I’m sure there are cleverer ways to do the logging on exit - maybe something based on attributes and/or postsharp to inject the right code. But if you don’t already have those in place, the code given is a reasonable way to do a reasonable requirement without over engineering it.

The assertions that the single return is “more readable” in all cases though, are something that I disagree with. So often, what a person finds more readable is just a matter of what they are used to reading. If it’s not backed up by concrete measurements (e.g. lines of code or cyclomatic complexity) or statistically significant studies on third parties who start out without a preference, then it’s very susceptible to bias in favour of what’s familiar to the reader. I think this is one of those times.

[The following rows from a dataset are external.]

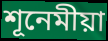
শূনেমীয়াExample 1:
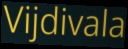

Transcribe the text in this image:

Vijdivala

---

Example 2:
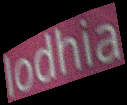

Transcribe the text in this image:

lodhia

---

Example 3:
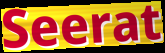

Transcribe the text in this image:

Seerat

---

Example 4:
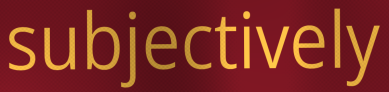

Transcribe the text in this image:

subjectively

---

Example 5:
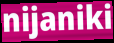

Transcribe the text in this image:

nijaniki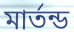
মার্তন্ড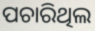
ପଚାରିଥିଲ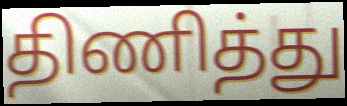
திணித்து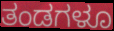
ತಂಡಗಳೂ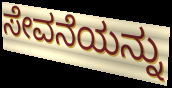
ಸೇವನೆಯನ್ನು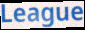
League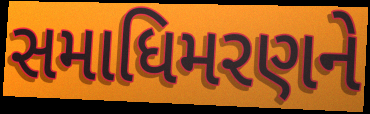
સમાધિમરણને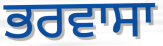
ਭਰਵਾਸਾ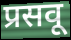
प्रसवूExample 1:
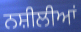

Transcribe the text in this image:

ਨਸ਼ੀਲੀਆਂ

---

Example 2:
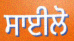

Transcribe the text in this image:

ਸਾਈਲੋ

One return is more readable than two in the sense that one statement is easier to read than two, but I’m in favour of multiple returns in cases where it does away with other complexity and reduces the overall line count. Keeping track of multiple returns is harder than keeping track of one at the end (especially if you’re not used to it), but keeping track of local variables also has a cost. You trade one for the other based on what you prefer.

How would I do this code?

Suppose the code at first does not have the requirement for logging. Three ways of coding it are given. I don’t like big nested ? : blocks - my personal opinion is that they are too terse for readability. So I’d start with #2 , but removing some superfluous else keywords:

// simple verson without logging
public Seniority GetSeniority(int yearsOfExperience)
{
  if (yearsOfExperience>= minSeniorYears)
  {
    return Seniority.Senior;
  }
            
  if (yearsOfExperience>= minMiddleYears)
  {
    return Seniority.Middle;
  }

  return Seniority.Junior;
}

You could argue that the single return version is more extensible (as it supports the addition of logging). But YAGNI. Don’t add in extra lines of code to support some requirement that you might have at some time. You can add that when you do need it, it’s not hard to do so.

If you do get the requirement for logging, going to the version with logging and one exit point is good code, in my opinion. It does what it should do, with little fuss. I’d let it stand with minor simplification.

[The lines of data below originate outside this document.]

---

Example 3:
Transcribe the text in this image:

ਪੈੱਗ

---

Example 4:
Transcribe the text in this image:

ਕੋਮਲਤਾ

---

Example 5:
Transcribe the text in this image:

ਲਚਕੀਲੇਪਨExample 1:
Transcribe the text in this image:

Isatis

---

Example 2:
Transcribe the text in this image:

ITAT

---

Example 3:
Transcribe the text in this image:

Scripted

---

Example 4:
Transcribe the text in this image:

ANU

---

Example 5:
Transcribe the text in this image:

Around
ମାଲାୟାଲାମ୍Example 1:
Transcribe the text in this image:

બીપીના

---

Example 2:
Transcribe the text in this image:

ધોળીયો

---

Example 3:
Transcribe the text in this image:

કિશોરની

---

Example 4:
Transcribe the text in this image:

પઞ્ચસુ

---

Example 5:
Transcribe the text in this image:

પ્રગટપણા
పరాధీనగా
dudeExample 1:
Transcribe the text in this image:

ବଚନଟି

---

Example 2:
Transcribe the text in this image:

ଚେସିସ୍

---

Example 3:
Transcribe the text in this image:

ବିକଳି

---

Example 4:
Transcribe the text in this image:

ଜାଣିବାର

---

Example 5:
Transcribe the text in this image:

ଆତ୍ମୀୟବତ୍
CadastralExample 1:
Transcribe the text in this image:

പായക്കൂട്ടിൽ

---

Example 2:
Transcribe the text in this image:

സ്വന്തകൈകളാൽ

// one-return verson with logging
public Seniority GetSeniority(int yearsOfExperience)
{
   Seniority result;
             
   if (yearsOfExperience >= minSeniorYears)
   {
     result = Seniority.Senior;
   }
   else if (yearsOfExperience >= minMiddleYears)
   {
     result = Seniority.Middle;
   }
   else
   {
     result = Seniority.Junior;
   }
             
    Log("GetSeniority", yearsOfExperience, result);         
    return result;
}

But there is another way. This method does two things - it calculates the value, and as a side-effect, logs it at the end. Which got me thinking of the trade-offs. Multiple returns is best done when the method is a function with no side-effects and minimal state. Encouraging methods like that is a good thing. I find it easy to read the multiple returns because what is returned is all you need to know about the method; it doesn’t do anything else.

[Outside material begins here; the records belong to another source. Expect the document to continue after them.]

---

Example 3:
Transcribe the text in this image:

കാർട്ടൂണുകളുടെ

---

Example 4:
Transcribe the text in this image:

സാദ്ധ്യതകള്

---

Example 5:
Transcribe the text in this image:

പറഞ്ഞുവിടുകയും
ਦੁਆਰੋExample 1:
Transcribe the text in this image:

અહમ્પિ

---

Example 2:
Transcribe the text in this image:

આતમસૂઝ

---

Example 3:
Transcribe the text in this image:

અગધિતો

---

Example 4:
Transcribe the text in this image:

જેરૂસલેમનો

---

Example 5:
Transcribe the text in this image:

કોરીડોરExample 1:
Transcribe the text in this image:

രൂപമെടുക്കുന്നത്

But side-effects are necessary, so where they occur, it may be a reason to avoid multiple returns in that code. This leads me to another way to do it:

// separating the concerns of calculation and logging
private Seniority CalcSeniority(int yearsOfExperience )
{
  if (yearsOfExperience >= minSeniorYears)
  {
    return Seniority.Senior;
  }
     
  if (yearsOfExperience >= minMiddleYears)
  {
    return Seniority.Middle;
  }
     
  return Seniority.Junior;
}
     
public Seniority GetSeniority(int yearsOfExperience)
{
  Seniority result = CalcSeniority(yearsOfExperience);
  Log("GetSeniority", yearsOfExperience, result);
  return result;
}

So the part of the code that can be just a function is that, and where there has to be state and a side-effect, this state is kept for only three lines of code with only one return. Also good. It’s one line longer so no improvement there. But we do get to name something that we didn’t get to before.

Does this really matter? In the code given, no. It’s just a simple example. But picking single return or multiple returns as need be is a tool for keeping unnecessary complexity down in longer code.